The data warehouse is an ambitious effort to pull clinical and scientific data into a single system, giving researchers an unprecedented opportunity to study the relationship between genes, proteins, and disease. The database will collect as much as 50 terabytes of data every nine months and over time could become the largest data warehouse in the world.
"No one has put all this information onto a single database platform," says Dr. Richard Somiari, chief operating officer and chief scientific officer at the institute, based in Windber, Pa. The system is based on data-warehouse hardware and software from NCR Corp.'s Teradata division. Details about the project are being disclosed this week at Teradata's user conference in Seattle.

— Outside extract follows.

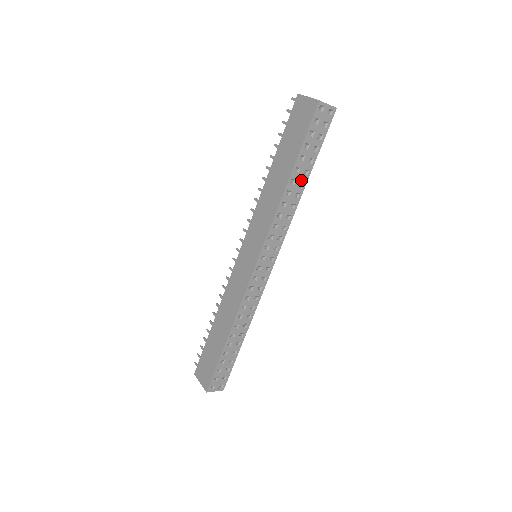
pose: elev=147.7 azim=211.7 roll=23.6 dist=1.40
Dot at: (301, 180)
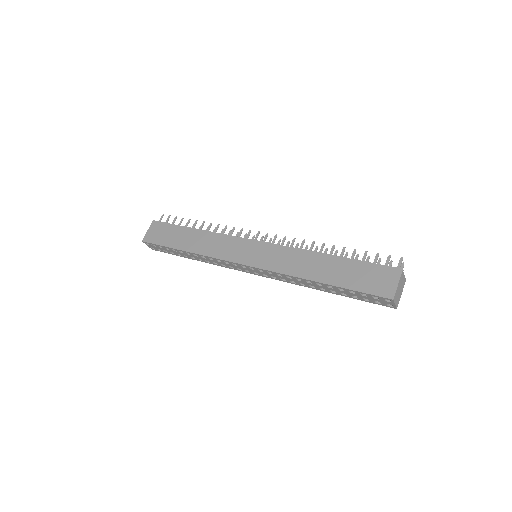
Dot at: (325, 289)
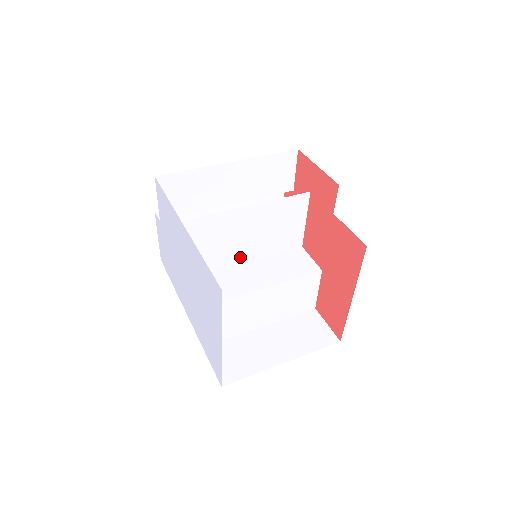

Clinical data, from patients at the Windber Medical Center with which the research institute is affiliated, already has been loaded into the data warehouse. That includes data from tissue biopsies (each of which adds 166 Mbytes of data to the system), family histories, radiology (including X-ray images) and histopathology data, and patient DNA, RNA, and protein information.
The next step will be to add data from other research databases, including DNA data from GenBank, protein data from the Swiss-Prot database in Europe, metabolic pathway data from Kyoto University's KEGG (Kyoto encyclopedia of genes and genomes) database, and protein-protein interaction data from the DIP (database of interactive proteins) database at UCLA.
Linking this basic research data with clinical information will allow researchers at Windber to examine multiple variables when investigating the causes of disease, Somiari says. The goals are to develop new strategies for managing patient conditions, discover new "markers" that help doctors diagnose diseases much earlier, and ultimately develop cures for the diseases.
Windber chose the Teradata system because of its scalability and parallel processing capabilities, says Nick Jacobs, the institute's president and CEO. He adds that Windber sought the same kind of technology that Wal-Mart and other commercial companies use to build their own massive data warehouses. The system uses analysis tools from Amersham Biosciences, Genomax Technologies, and Spotfire. Partners in the project include the U.S. Army's Walter Reed Army Medical Center, universities such as the University of Pennsylvania and Creighton University, and research institutes in the U.S., Europe, and Japan.